On the other hand, for BRCA2 (Fig. 6), PolyPhen-2 HumDiv predicted damaging effects in 44.99% (N = 2079) and benign effects in 55.01% (N = 2542) tested VUS. PolyPhen-2 HumVar predicted damaging effects in 31.16% (N = 1440) and benign effects in 68.84% (N = 3181) tested VUS. SIFT predicted damaging effects in 51.48% (N = 2379) and tolerated effects in 48.52% (N = 2242) of tested VUS. Agreement was achieved in prediction outcomes from the three tested approaches in 68.97% (N = 3187) of the tested VUS with 1872 and 1315 VUS being predicted as benign and damaging, respectively (Fig. 7). On the other hand, PolyPhen-2 HumDiv achieved highest consensus with PolyPhen-2 HumVar in predicting benign VUS. However, for the damaging predictions, highest consensus was achieved between SIFT and PolyPhen-2 HumDiv (Fig. 8). Notably, about 15.70% (N = 519) and 33.28% (N = 915) of predictions observed were unique (outstanding predictions given by only one among three algorithm) for benign and damaging categories, respectively. Similar to the observations on BRCA1 VUS, higher concordance (consensus in at least two out of three tested approaches) was achieved for benign prediction in BRCA2 VUS.
Summary of distribution of prediction outcomes on BRCA2 missense VUS.
Summary of agreement in prediction outcomes for BRCA2 missense VUS.
Summary of consensus in prediction outcomes for BRCA2 missense VUS.
Discussions
The current study compared the prediction performance of PolyPhen-2 HumDiv, PolyPhen-2 HumVar and SIFT using benchmark datasets for BRCA1 and BRCA2 genes. The study was further extended to evaluate their practical use to predict the pathogenicity of reported VUS in the context of the BRCA1 and BRCA2 genes. Analysis was based on the curated variants with expert review from the ClinVar18 which is widely referred by genetic laboratory personnel, clinicians and scientists nowadays for interpreting the molecular genetic testing results.

● **INFORMATION PROVIDED**:
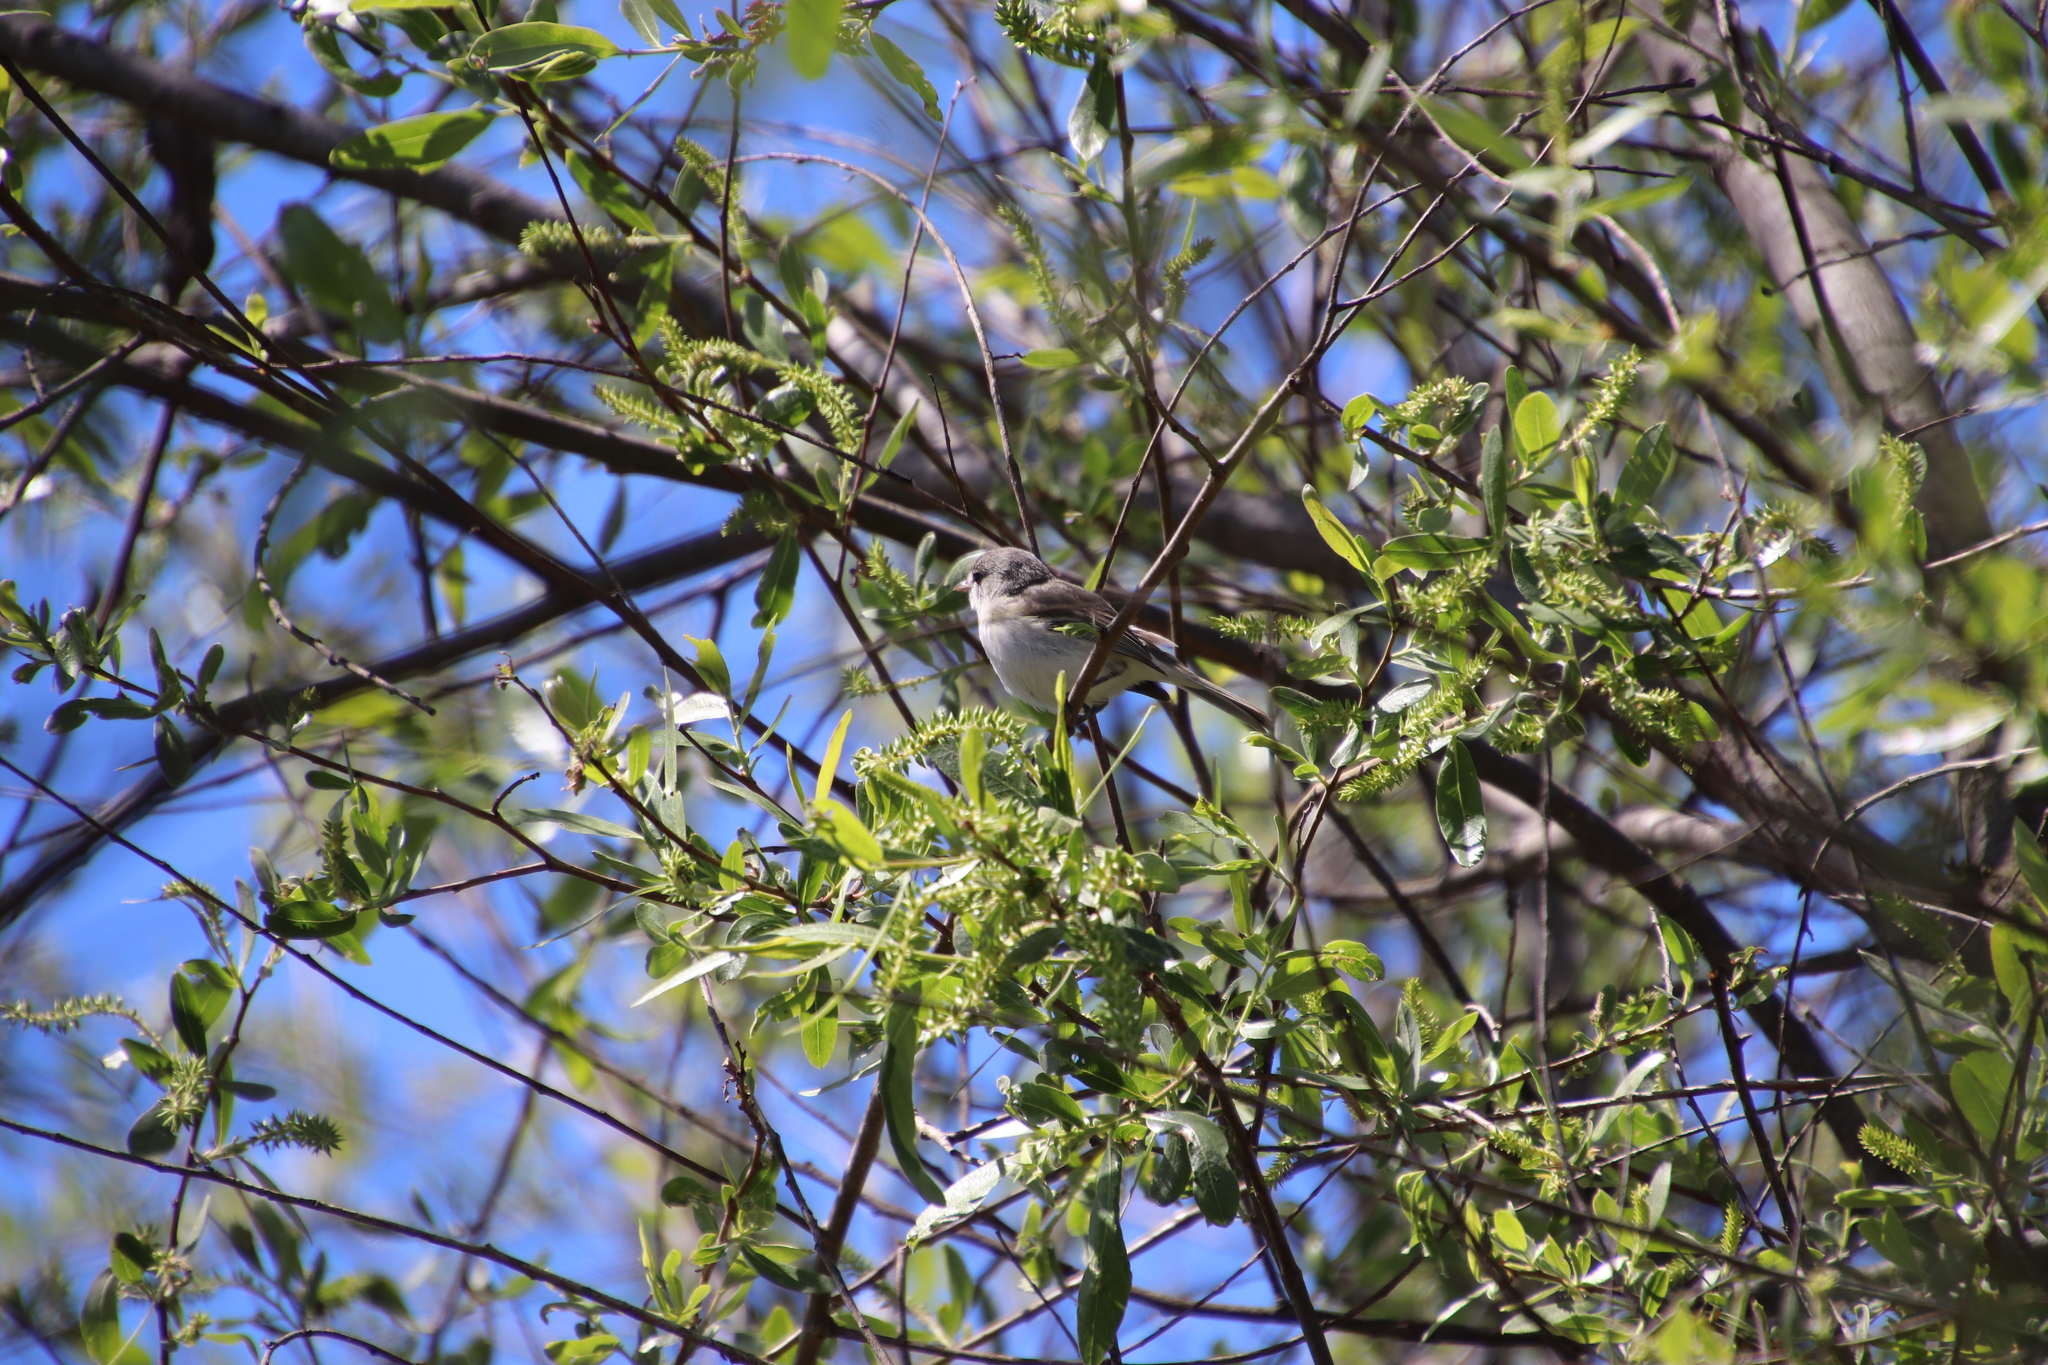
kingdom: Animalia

● **WHAT IS BEING ASKED**:
Please list every prediction tool that the BRCA2 excerpt compares.

● **WRITTEN RESPONSE**:
PolyPhen-2 HumDiv, PolyPhen-2 HumVar, SIFT